I was watching Tennessee against Virginia Tech in the Chic-Fil-A Bowl ( great cow ads!) till Dr.Motes fell asleep and I switched to After The Thin Man on TCM, which starts with a New Year's Eve party. And it set me to wondering, as we used to say ponderously in pre-twitter days, what on earth I"d done with all the New Years' Eves in my life.

When I was growing up in England New Year's Eve was something the Scots did over the border, a rowdy Celtic fringe night of drunkeness and broken glass. Of course, when I was small the war was on, which would have dampened down the Scots, even in Glasgow, so it was blackout curtaining and quiet. Living it up with noise and lights after dark would have been a kind of Fawlty Towers scenario: "Lights out, colonel! Bloody Jerry's coming ovah!"

As a teenager I remember opening the front door at midnight out into the cold to hear the train whistles going full blast. And once I went up to London, only forty minutes away, and joined everyone in Trafalgar Square. That must have been in my early Nuclear Disarmament days when I was confident of the benevolence of crowds: lots of smiling and greetings and a man in a green kilt twirling around by himself.

Then, teaching in Yugoslavia, and taking the train up to Belgrade for New Year to be with Mirka and Duska with their new husbands and all the old friends with their husbands or serious boy friends, out to the restaurants and me not allowed to pay for myself (no husband, no boyfriend) and the glasses raised at midnight. Everyone turning to me with the fervent wish: "Here's to Mary and her happiness in the New Year!" (i.e.: Find a husband! Or at least a regular boyfriend- and stay away from those Albanians! )

Then along came Dr.

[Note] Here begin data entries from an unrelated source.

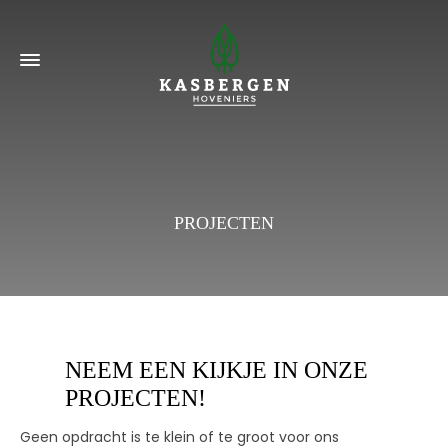
PROJECTEN
NEEM EEN KIJKJE IN ONZE
PROJECTEN!
Geen opdracht is te klein of te groot voor ons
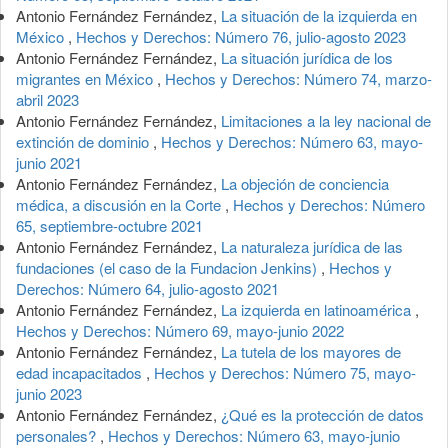
Antonio Fernández Fernández,
La situación de la izquierda en
México
,
Hechos y Derechos: Número 76, julio-agosto 2023
Antonio Fernández Fernández,
La situación jurídica de los
migrantes en México
,
Hechos y Derechos: Número 74, marzo-
abril 2023
Antonio Fernández Fernández,
Limitaciones a la ley nacional de
extinción de dominio
,
Hechos y Derechos: Número 63, mayo-
junio 2021
Antonio Fernández Fernández,
La objeción de conciencia
médica, a discusión en la Corte
,
Hechos y Derechos: Número
65, septiembre-octubre 2021
Antonio Fernández Fernández,
La naturaleza jurídica de las
fundaciones (el caso de la Fundacion Jenkins)
,
Hechos y
Derechos: Número 64, julio-agosto 2021
Antonio Fernández Fernández,
La izquierda en latinoamérica
,
Hechos y Derechos: Número 69, mayo-junio 2022
Antonio Fernández Fernández,
La tutela de los mayores de
edad incapacitados
,
Hechos y Derechos: Número 75, mayo-
junio 2023
Antonio Fernández Fernández,
¿Qué es la protección de datos
personales?
,
Hechos y Derechos: Número 63, mayo-junio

Motes, and it was a New Year in Greece and up on the roof of our hostel in Athens, looking down at the city and me dancing round the tables with local Greeks showing off that I was not so English after all, but what we both remember most clearly was the Greek girl sobbing at the foot of the stairs. Her brother had just been killed in Cyprus.

And then the US: pregnant and poor, two weary horticultural workers, cold fronts and worry over orchids, toddlers and no baby sitters. We didn't have carpets or curtains and NO TV! How could you get a teenager to come with no TV? Especially in the Miami area. Maybe somewhere in Vermont or a New Age commune in New Mexico...

And then much later, the young 'uns having bonfires out back, promising to be quiet and later on, swiping beers and promising to be quiet.
And now it's college football and with Dr Motes dozing off,(still the horticultural worker!) and Tennessee losing momentum, wouldn't it be a wonderful way to start the New Year by going to bed early? Basically sober and bright-eyed? An Early Night!! A New Year present to myself.

You kidding? Let's see: It's After the Thin Man on TCM, god bless them! A sparkling, smart comedy. It's white wine and popcorn, fireworks occasionally thumping outside, cosy inside. Lucky me.